» **Description of the task**:
The output should match the data below line for line.

Segment Start: Exercise data

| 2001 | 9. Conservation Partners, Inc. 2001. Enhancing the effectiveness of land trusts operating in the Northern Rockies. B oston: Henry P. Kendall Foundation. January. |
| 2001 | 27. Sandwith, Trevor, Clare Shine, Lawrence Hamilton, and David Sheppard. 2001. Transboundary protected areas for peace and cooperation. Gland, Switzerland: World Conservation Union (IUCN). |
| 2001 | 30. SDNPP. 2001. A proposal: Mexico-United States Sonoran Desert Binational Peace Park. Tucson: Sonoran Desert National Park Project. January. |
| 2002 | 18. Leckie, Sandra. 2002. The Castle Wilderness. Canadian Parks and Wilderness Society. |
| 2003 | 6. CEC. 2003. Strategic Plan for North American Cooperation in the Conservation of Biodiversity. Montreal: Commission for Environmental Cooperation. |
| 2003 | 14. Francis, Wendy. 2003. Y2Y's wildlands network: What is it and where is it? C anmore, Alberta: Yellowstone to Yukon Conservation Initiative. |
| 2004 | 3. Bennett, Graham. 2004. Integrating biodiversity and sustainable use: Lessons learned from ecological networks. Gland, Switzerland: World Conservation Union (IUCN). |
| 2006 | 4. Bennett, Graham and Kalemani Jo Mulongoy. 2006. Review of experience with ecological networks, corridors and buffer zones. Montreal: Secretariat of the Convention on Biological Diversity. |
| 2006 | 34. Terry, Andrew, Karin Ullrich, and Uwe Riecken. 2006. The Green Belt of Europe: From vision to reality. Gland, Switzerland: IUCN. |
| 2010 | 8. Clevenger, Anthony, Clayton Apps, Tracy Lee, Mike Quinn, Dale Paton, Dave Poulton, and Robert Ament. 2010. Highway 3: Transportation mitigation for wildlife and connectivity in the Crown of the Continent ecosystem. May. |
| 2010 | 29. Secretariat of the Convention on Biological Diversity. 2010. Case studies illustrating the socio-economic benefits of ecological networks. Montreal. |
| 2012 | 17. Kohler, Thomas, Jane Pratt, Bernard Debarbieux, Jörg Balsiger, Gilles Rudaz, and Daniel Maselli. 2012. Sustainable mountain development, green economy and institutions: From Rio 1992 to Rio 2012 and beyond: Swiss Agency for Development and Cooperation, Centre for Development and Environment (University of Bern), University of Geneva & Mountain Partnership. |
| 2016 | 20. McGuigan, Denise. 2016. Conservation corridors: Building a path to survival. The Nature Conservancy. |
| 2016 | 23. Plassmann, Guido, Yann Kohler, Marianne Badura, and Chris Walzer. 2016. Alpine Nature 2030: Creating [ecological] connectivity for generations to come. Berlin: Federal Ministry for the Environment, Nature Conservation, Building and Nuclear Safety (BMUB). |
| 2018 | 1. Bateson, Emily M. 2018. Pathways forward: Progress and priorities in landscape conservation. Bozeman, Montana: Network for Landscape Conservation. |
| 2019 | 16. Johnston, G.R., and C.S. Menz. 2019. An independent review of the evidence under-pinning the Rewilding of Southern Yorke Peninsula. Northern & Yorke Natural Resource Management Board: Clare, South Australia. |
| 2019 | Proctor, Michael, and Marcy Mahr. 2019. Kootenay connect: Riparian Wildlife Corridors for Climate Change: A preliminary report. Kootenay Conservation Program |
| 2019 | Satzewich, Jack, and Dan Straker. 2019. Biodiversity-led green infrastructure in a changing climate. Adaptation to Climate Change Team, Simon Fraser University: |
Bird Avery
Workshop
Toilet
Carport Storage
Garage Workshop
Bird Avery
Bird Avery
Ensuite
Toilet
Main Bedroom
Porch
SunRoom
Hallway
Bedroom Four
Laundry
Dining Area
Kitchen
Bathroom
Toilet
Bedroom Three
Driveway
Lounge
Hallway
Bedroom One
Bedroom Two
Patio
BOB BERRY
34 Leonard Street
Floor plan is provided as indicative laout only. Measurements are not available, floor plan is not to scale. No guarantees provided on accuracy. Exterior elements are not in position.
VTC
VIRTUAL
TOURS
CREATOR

Segment End: Exercise data

» **Exercise result**:
| 2001 | 9. Conservation Partners, Inc. 2001. Enhancing the effectiveness of land trusts operating in the Northern Rockies. B oston: Henry P. Kendall Foundation. January. |
| 2001 | 27. Sandwith, Trevor, Clare Shine, Lawrence Hamilton, and David Sheppard. 2001. Transboundary protected areas for peace and cooperation. Gland, Switzerland: World Conservation Union (IUCN). |
| 2001 | 30. SDNPP. 2001. A proposal: Mexico-United States Sonoran Desert Binational Peace Park. Tucson: Sonoran Desert National Park Project. January. |
| 2002 | 18. Leckie, Sandra. 2002. The Castle Wilderness. Canadian Parks and Wilderness Society. |
| 2003 | 6. CEC. 2003. Strategic Plan for North American Cooperation in the Conservation of Biodiversity. Montreal: Commission for Environmental Cooperation. |
| 2003 | 14. Francis, Wendy. 2003. Y2Y's wildlands network: What is it and where is it? C anmore, Alberta: Yellowstone to Yukon Conservation Initiative. |
| 2004 | 3. Bennett, Graham. 2004. Integrating biodiversity and sustainable use: Lessons learned from ecological networks. Gland, Switzerland: World Conservation Union (IUCN). |
| 2006 | 4. Bennett, Graham and Kalemani Jo Mulongoy. 2006. Review of experience with ecological networks, corridors and buffer zones. Montreal: Secretariat of the Convention on Biological Diversity. |
| 2006 | 34. Terry, Andrew, Karin Ullrich, and Uwe Riecken. 2006. The Green Belt of Europe: From vision to reality. Gland, Switzerland: IUCN. |
| 2010 | 8. Clevenger, Anthony, Clayton Apps, Tracy Lee, Mike Quinn, Dale Paton, Dave Poulton, and Robert Ament. 2010. Highway 3: Transportation mitigation for wildlife and connectivity in the Crown of the Continent ecosystem. May. |
| 2010 | 29. Secretariat of the Convention on Biological Diversity. 2010. Case studies illustrating the socio-economic benefits of ecological networks. Montreal. |
| 2012 | 17. Kohler, Thomas, Jane Pratt, Bernard Debarbieux, Jörg Balsiger, Gilles Rudaz, and Daniel Maselli. 2012. Sustainable mountain development, green economy and institutions: From Rio 1992 to Rio 2012 and beyond: Swiss Agency for Development and Cooperation, Centre for Development and Environment (University of Bern), University of Geneva & Mountain Partnership. |
| 2016 | 20. McGuigan, Denise. 2016. Conservation corridors: Building a path to survival. The Nature Conservancy. |
| 2016 | 23. Plassmann, Guido, Yann Kohler, Marianne Badura, and Chris Walzer. 2016. Alpine Nature 2030: Creating [ecological] connectivity for generations to come. Berlin: Federal Ministry for the Environment, Nature Conservation, Building and Nuclear Safety (BMUB). |
| 2018 | 1. Bateson, Emily M. 2018. Pathways forward: Progress and priorities in landscape conservation. Bozeman, Montana: Network for Landscape Conservation. |
| 2019 | 16. Johnston, G.R., and C.S. Menz. 2019. An independent review of the evidence under-pinning the Rewilding of Southern Yorke Peninsula. Northern & Yorke Natural Resource Management Board: Clare, South Australia. |
| 2019 | Proctor, Michael, and Marcy Mahr. 2019. Kootenay connect: Riparian Wildlife Corridors for Climate Change: A preliminary report. Kootenay Conservation Program |
| 2019 | Satzewich, Jack, and Dan Straker. 2019. Biodiversity-led green infrastructure in a changing climate. Adaptation to Climate Change Team, Simon Fraser University: |
Bird Avery
Workshop
Toilet
Carport Storage
Garage Workshop
Bird Avery
Bird Avery
Ensuite
Toilet
Main Bedroom
Porch
SunRoom
Hallway
Bedroom Four
Laundry
Dining Area
Kitchen
Bathroom
Toilet
Bedroom Three
Driveway
Lounge
Hallway
Bedroom One
Bedroom Two
Patio
BOB BERRY
34 Leonard Street
Floor plan is provided as indicative laout only. Measurements are not available, floor plan is not to scale. No guarantees provided on accuracy. Exterior elements are not in position.
VTC
VIRTUAL
TOURS
CREATOR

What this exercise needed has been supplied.